Последнюю работу, которую он вылепил при мне, уже будучи второклассником, Илюша назвал так: «Человек видит весь мир». Мальчик сидит на пригорке, опершись на прямые руки и согнув одну ногу в колене — свободная, пластичная постановка с нюансом в Илюшином духе: у мальчика лицо с четырех сторон — уши одного являются носом другого. Когда смотришь на скульптуру анфас, то нюанса этого не заметно, разве что уши чересчур оттопырены, как и у самого автора.
— Во все стороны смотрит, так-то вот,— гордился Илюша работой.— У вас бы на лепке я бы целый день сидел. А в школе да на английском! Говорят, что меня выгонят за неуспеваемость,— мечтательно сообщил он,— вот хорошо будет! Тогда вместо этого английского буду на лепку ездить. А вы попросите мою маму, она вас послушает.
Так и не удалось мне уговорить маму — видно, она строго-настрого запретила мальчику ездить на лепку. Парадокс: ребенок всем своим существованием дает понять родителям, чего он сам лично хочет. А родители делают с ним то, что хотят сами. Вот и все.

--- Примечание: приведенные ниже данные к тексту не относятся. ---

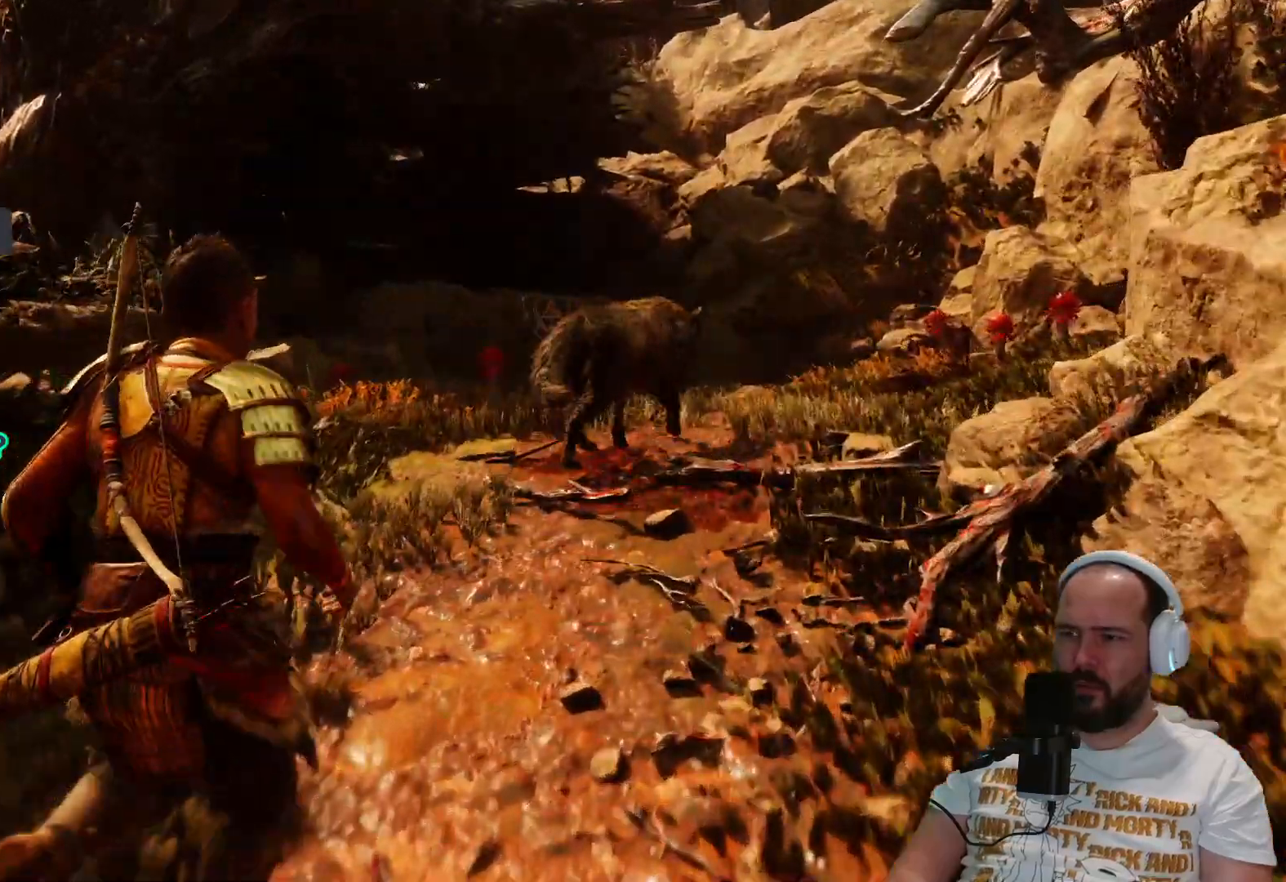
{"dt_ms": 500, "buttons": [], "left_stick": "up", "right_stick": "down-right", "events": [[150, "left_stick", "up"], [317, "right_stick", "down-right"]]}
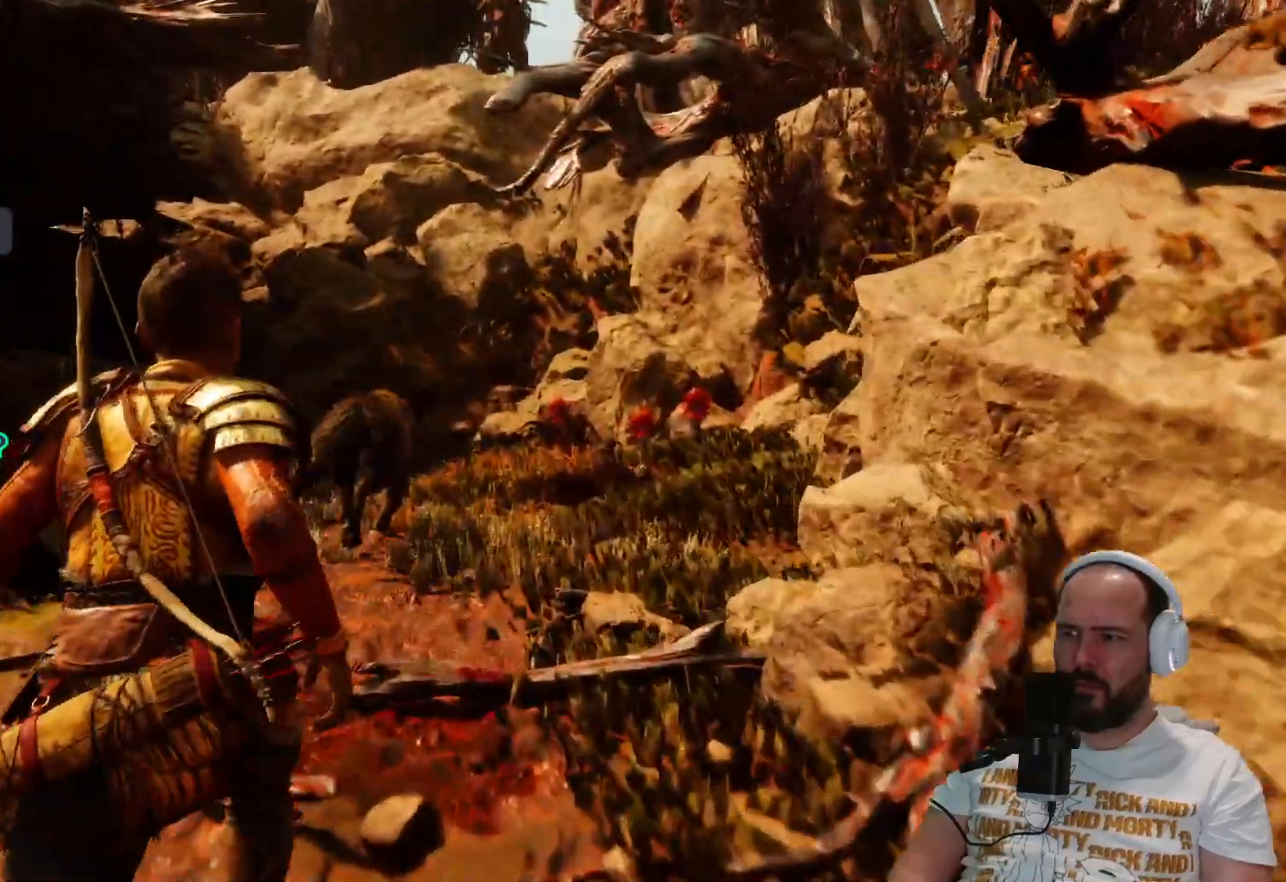
{"dt_ms": 500, "buttons": [], "left_stick": "up", "right_stick": "down-right", "events": []}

Глухая стена. Остается надеяться, что то упорство, с которым Илюша два первых месяца бойкотировал мои уроки, он употребит на то, чтобы отстоять свой дар. Вопреки взрослым, не желающим обращать на него внимания.
ПРИТЧА О ЛЯГУШКЕ
Если у Илюши М. врожденное чувство пластики, абсолютный слух «на форму», то у Оли В. столь же абсолютное чувство линии, практически не свойственное детям. Ее рисунки динамичные не за счет композиции, а за счет самой линии. Пользуясь богатством градаций простого карандаша, девочка создает динамичный музыкальный рисунок. У нее «поставлена рука», хотя никто ей руку не ставил.
Я спросила у Олиной мамы, показывал ли Оле кто-нибудь из взрослых, как нарисовать фигуру в профиль, как нарисовать кисть руки в различных поворотах, уходящую фигуру, фигуру со спины, где – в соответствии с законом перспективы выступающая нога чуть короче другой и рука дана в верном перспективном сокращении. Нет, никто ей этого не показывал. Значит, дело в уникальной наблюдательности. Но мало наблюдать. Надо суметь изобразить увиденное.
Милая застенчивая мама, она краснеет, когда я расхваливаю Олю. «Дети все хорошо рисуют»,— говорит она. И верно. Но Оля рисует не как ребенок, а как зрелый мастер.
Болезненная девочка, руки как в рыбьей чешуе, коротко остриженная голова в струпьях от диатеза. Она немногословна, но в ее лучистых глазах отражается все. Глядя на нее, вспоминаю княжну Волконскую, которую можно было бы назвать дурнушкой, если бы не глаза, излучающие любовь.
Оля никогда не комментирует свои работы. То, что выходит из-под карандаша, не вмещается в слово. Ее язык — не речь, а линия.